Copy each line below word for word and drop every image.

(Listed records)
###
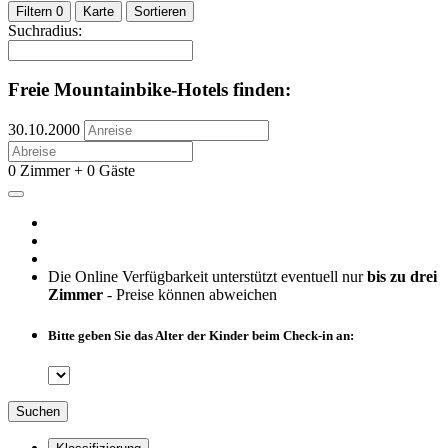
Filtern
0
Karte
Sortieren
Suchradius:
Freie Mountainbike-Hotels finden:
30.10.2000
0 Zimmer + 0 Gäste
Die Online Verfügbarkeit unterstützt eventuell nur
bis zu drei
Zimmer
- Preise können abweichen
Bitte geben Sie das Alter der Kinder beim Check-in an:
Suchen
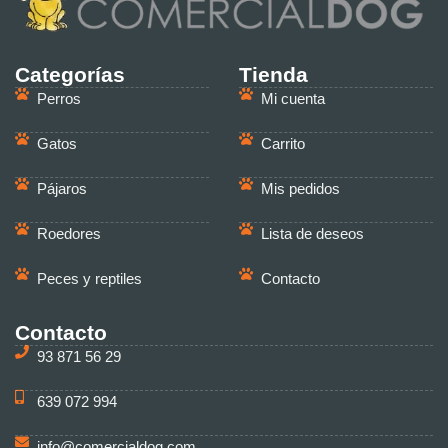
Categorías
Tienda
Perros
Mi cuenta
Gatos
Carrito
Pájaros
Mis pedidos
Roedores
Lista de deseos
Peces y reptiles
Contacto
Contacto
93 871 56 29
639 072 994
info@comercialdog.com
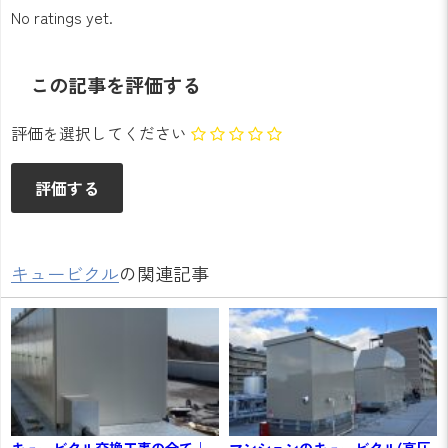
No ratings yet.
この記事を評価する
評価を選択してください
キュービクル
の関連記事
キュービクル交換工事の全て｜
マンションのキュービクル(高圧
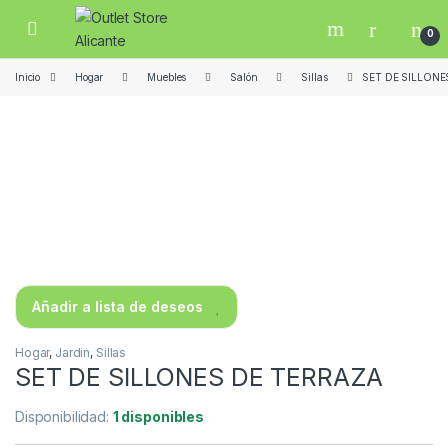
Skip to navigation
Skip to content
Open
0
Inicio
Hogar
Muebles
Salón
Sillas
SET DE SILLONE
Añadir a lista de deseos
Hogar
,
Jardin
,
Sillas
SET DE SILLONES DE TERRAZA
Disponibilidad:
1 disponibles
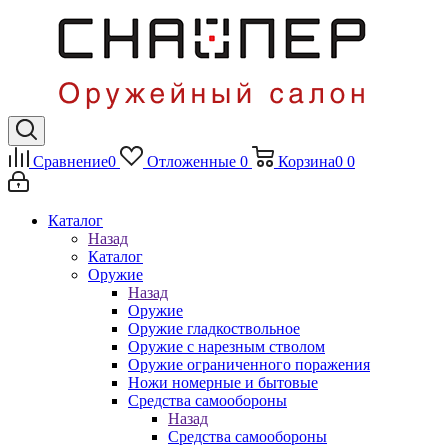
Сравнение
0
Отложенные
0
Корзина
0
0
Каталог
Назад
Каталог
Оружие
Назад
Оружие
Оружие гладкоствольное
Оружие с нарезным стволом
Оружие ограниченного поражения
Ножи номерные и бытовые
Средства самообороны
Назад
Средства самообороны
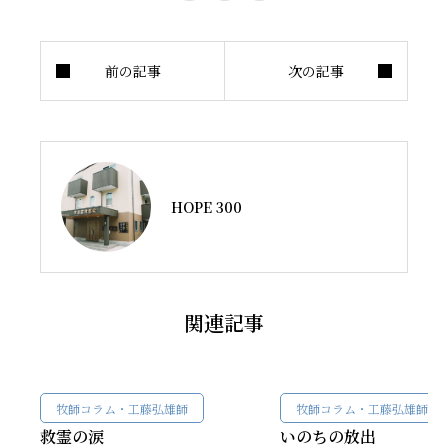
HOPE 300
関連記事
牧師コラム・工藤弘雄師
牧師コラム・工藤弘雄師
救霊の涙
いのちの放出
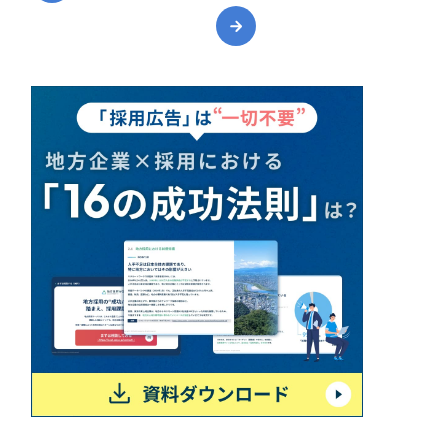
ポータルサイト・メディアサイト
（39件）
LP（ランディングページ）
（28件）
キャンペーン・プロモーションサイト
（12件）
ブランディング（ロゴ・印刷物）
（90件）
その他
（1件）
お客様インタビュー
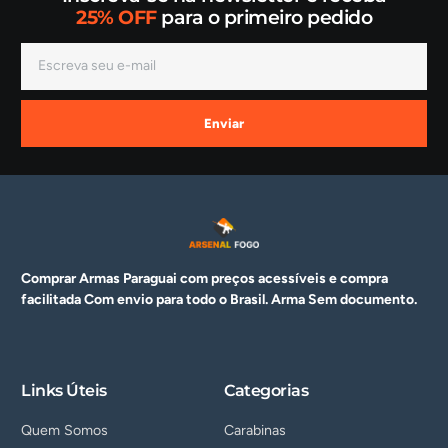
25% OFF
para o primeiro pedido
Enviar
Comprar Armas Paraguai com preços acessíveis e compra
facilitada Com envio para todo o Brasil. Arma
Sem documento.
Links Úteis
Categorias
Quem Somos
Carabinas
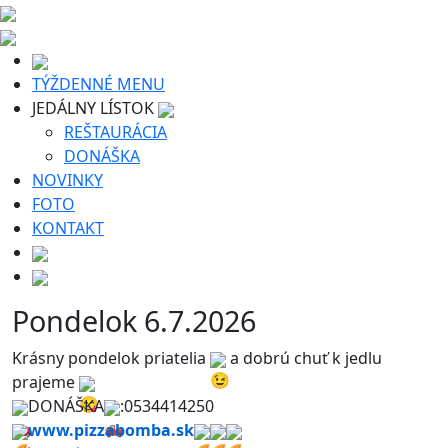
TÝŽDENNÉ MENU
JEDÁLNY LÍSTOK
REŠTAURÁCIA
DONÁŠKA
NOVINKY
FOTO
KONTAKT
Pondelok 6.7.2026
Krásny pondelok priatelia
a dobrú chuť k jedlu
prajeme
DONÁŠKA
:0534414250
www.pizzabomba.sk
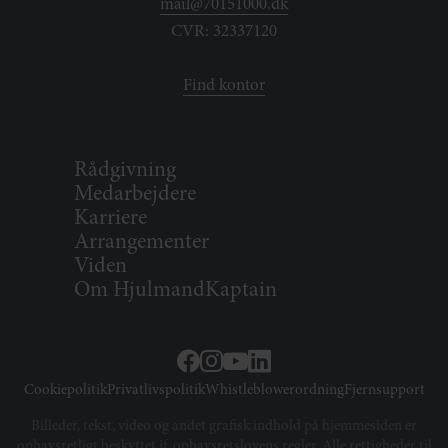
mail@70151000.dk
CVR: 32337120
Find kontor
Rådgivning
Medarbejdere
Karriere
Arrangementer
Viden
Om HjulmandKaptain
Cookiepolitik
Privatlivspolitik
Whistleblowerordning
Fjernsupport
Billeder, tekst, video og andet grafisk indhold på hjemmesiden er
ophavsretligt beskyttet jf. ophavsretslovens regler. Alle rettigheder til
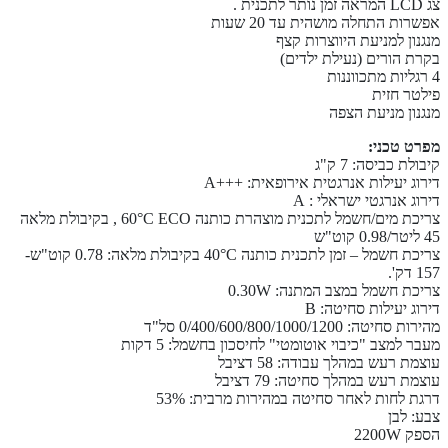
צג LCD המראה זמן נותר לתכנית .
אפשרות התחלה מושהית עד 20 שעות
מנגנון למניעת היווצרות קצף
בקרת הורים (נעילת ילדים)
4 רגליות מתכווננות
פילטר חזית
מנגנון מניעת הצפה
מפרט טכני:
קיבולת כביסה: 7 ק"ג
דירוג יעילות אנרגטית אירופאית: +++A
דירוג אנרגטי ישראלי : A
צריכת מים/חשמל לתכנית מוצהרת כותנה 60°C ECO , בקיבולת מלאה
45 ליטר/0.98 קוט"ש
צריכת חשמל – זמן לתכנית כותנה 40°C בקיבולת מלאה: 0.78 קוט"ש-
157 דק'.
צריכת חשמל במצב המתנה: 0.30W
דירוג יעילות סחיטה: B
מהירות סחיטה: 0/400/600/800/1000/1200 סל"ד
מעבר למצב "כיבוי אוטומטי" לחיסכון בחשמל: 5 דקות
עוצמת רעש במהלך עבודה: 58 דציבל
עוצמת רעש במהלך סחיטה: 79 דציבל
דרגת לחות לאחר סחיטה במהירות מרבית: 53%
צבע: לבן
הספק 2200W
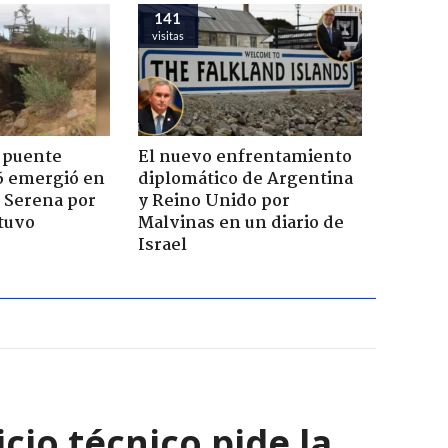
141
visitas
 puente
El nuevo enfrentamiento
6 emergió en
diplomático de Argentina
a Serena por
y Reino Unido por
tuvo
Malvinas en un diario de
Israel
cio técnico pide la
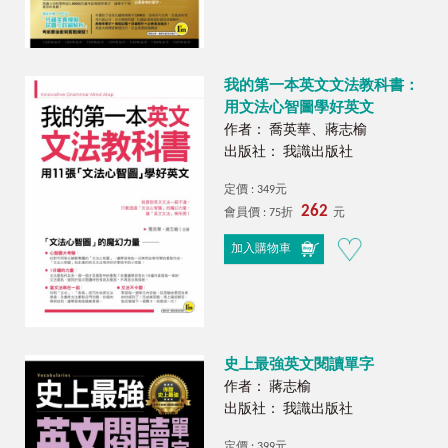
我的第一本英文文法教科書：
用文法心智圖學好英文
作者： 喬英華、蔣志榆
出版社： 我識出版社
定價 : 349元
262
會員價 : 75折
元
加入購物車
史上最強英文閱讀單字
作者： 蔣志榆
出版社： 我識出版社
定價 : 399元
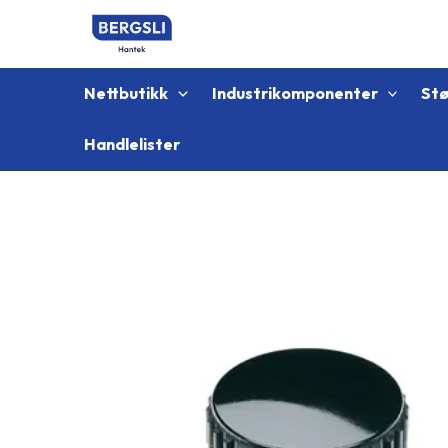
Hopp
rett
til
innholdet
Nettbutikk
Industrikomponenter
St
Handlelister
###
(Completed task)
Filtern
0
Karte
Sortieren
Suchradius:
Freie Mountainbike-Hotels finden:
30.10.2000
0 Zimmer + 0 Gäste
Die Online Verfügbarkeit unterstützt eventuell nur
bis zu drei
Zimmer
- Preise können abweichen
Bitte geben Sie das Alter der Kinder beim Check-in an:
Suchen
Categorías
Tienda
Perros
Mi cuenta
Gatos
Carrito
Pájaros
Mis pedidos
Roedores
Lista de deseos
Peces y reptiles
Contacto
Contacto
93 871 56 29
639 072 994
info@comercialdog.com
No ratings yet.
この記事を評価する
評価を選択してください
キュービクル
の関連記事
キュービクル交換工事の全て｜
マンションのキュービクル(高圧
Skip to navigation
Skip to content
Open
0
Inicio
Hogar
Muebles
Salón
Sillas
SET DE SILLONE
Añadir a lista de deseos
Hogar
,
Jardin
,
Sillas
SET DE SILLONES DE TERRAZA
Disponibilidad:
1 disponibles
Сравнение
0
Отложенные
0
Корзина
0
0
Каталог
Назад
Каталог
Оружие
Назад
Оружие
Оружие гладкоствольное
Оружие с нарезным стволом
Оружие ограниченного поражения
Ножи номерные и бытовые
Средства самообороны
Назад
Средства самообороны
HOPE 300
関連記事
牧師コラム・工藤弘雄師
牧師コラム・工藤弘雄師
救霊の涙
いのちの放出
ポータルサイト・メディアサイト
（39件）
LP（ランディングページ）
（28件）
キャンペーン・プロモーションサイト
（12件）
ブランディング（ロゴ・印刷物）
（90件）
その他
（1件）
お客様インタビュー
25% OFF
para o primeiro pedido
Enviar
Comprar Armas Paraguai com preços acessíveis e compra
facilitada Com envio para todo o Brasil. Arma
Sem documento.
Links Úteis
Categorias
Quem Somos
Carabinas
TÝŽDENNÉ MENU
JEDÁLNY LÍSTOK
REŠTAURÁCIA
DONÁŠKA
NOVINKY
FOTO
KONTAKT
Pondelok 6.7.2026
Krásny pondelok priatelia
a dobrú chuť k jedlu
prajeme
DONÁŠKA
:0534414250
www.pizzabomba.sk
mail@70151000.dk
CVR: 32337120
Find kontor
Rådgivning
Medarbejdere
Karriere
Arrangementer
Viden
Om HjulmandKaptain
Cookiepolitik
Privatlivspolitik
Whistleblowerordning
Fjernsupport
Billeder, tekst, video og andet grafisk indhold på hjemmesiden er
ophavsretligt beskyttet jf. ophavsretslovens regler. Alle rettigheder til
צג LCD המראה זמן נותר לתכנית .
אפשרות התחלה מושהית עד 20 שעות
מנגנון למניעת היווצרות קצף
בקרת הורים (נעילת ילדים)
4 רגליות מתכווננות
פילטר חזית
מנגנון מניעת הצפה
מפרט טכני:
קיבולת כביסה: 7 ק"ג
דירוג יעילות אנרגטית אירופאית: +++A
דירוג אנרגטי ישראלי : A
צריכת מים/חשמל לתכנית מוצהרת כותנה 60°C ECO , בקיבולת מלאה
45 ליטר/0.98 קוט"ש
צריכת חשמל – זמן לתכנית כותנה 40°C בקיבולת מלאה: 0.78 קוט"ש-
157 דק'.
צריכת חשמל במצב המתנה: 0.30W
דירוג יעילות סחיטה: B
מהירות סחיטה: 0/400/600/800/1000/1200 סל"ד
מעבר למצב "כיבוי אוטומטי" לחיסכון בחשמל: 5 דקות
עוצמת רעש במהלך עבודה: 58 דציבל
עוצמת רעש במהלך סחיטה: 79 דציבל
דרגת לחות לאחר סחיטה במהירות מרבית: 53%
צבע: לבן
הספק 2200W
141
visitas
 puente
El nuevo enfrentamiento
6 emergió en
diplomático de Argentina
a Serena por
y Reino Unido por
tuvo
Malvinas en un diario de
Israel
cio técnico pide la
我的第一本英文文法教科書：
用文法心智圖學好英文
作者： 喬英華、蔣志榆
出版社： 我識出版社
定價 : 349元
262
會員價 : 75折
元
加入購物車
史上最強英文閱讀單字
作者： 蔣志榆
出版社： 我識出版社
定價 : 399元
Hopp
rett
til
innholdet
Nettbutikk
Industrikomponenter
St
Handlelister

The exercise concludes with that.